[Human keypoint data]

※

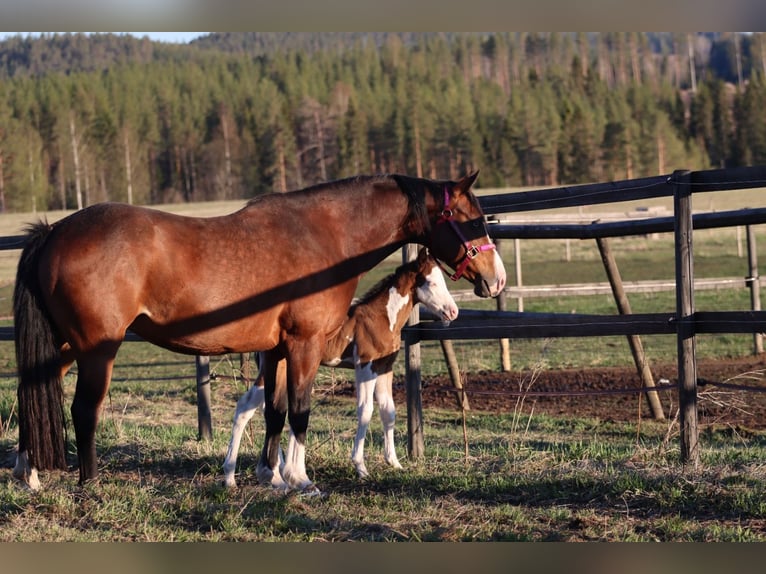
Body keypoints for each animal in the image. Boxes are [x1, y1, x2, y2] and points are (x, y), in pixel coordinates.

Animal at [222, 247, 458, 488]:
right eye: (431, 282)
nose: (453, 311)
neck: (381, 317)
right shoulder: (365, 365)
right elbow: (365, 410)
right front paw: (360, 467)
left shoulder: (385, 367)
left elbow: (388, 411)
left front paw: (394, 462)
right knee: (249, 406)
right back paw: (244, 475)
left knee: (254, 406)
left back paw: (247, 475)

※

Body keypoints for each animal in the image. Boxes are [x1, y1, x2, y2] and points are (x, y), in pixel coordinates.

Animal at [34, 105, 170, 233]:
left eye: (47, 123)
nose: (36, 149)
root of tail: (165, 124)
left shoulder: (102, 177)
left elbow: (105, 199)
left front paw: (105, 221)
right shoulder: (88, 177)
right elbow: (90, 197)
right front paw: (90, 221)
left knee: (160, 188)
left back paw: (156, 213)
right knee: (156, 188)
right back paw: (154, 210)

※

■ Activity: In the records above, find each line that mentions the string "right", then copy it.

■ Response area:
right eye: (431, 282)
right shoulder: (365, 365)
right elbow: (365, 410)
right front paw: (360, 467)
right knee: (249, 406)
right back paw: (244, 475)
right shoulder: (88, 177)
right elbow: (90, 197)
right front paw: (90, 221)
right knee: (156, 188)
right back paw: (154, 210)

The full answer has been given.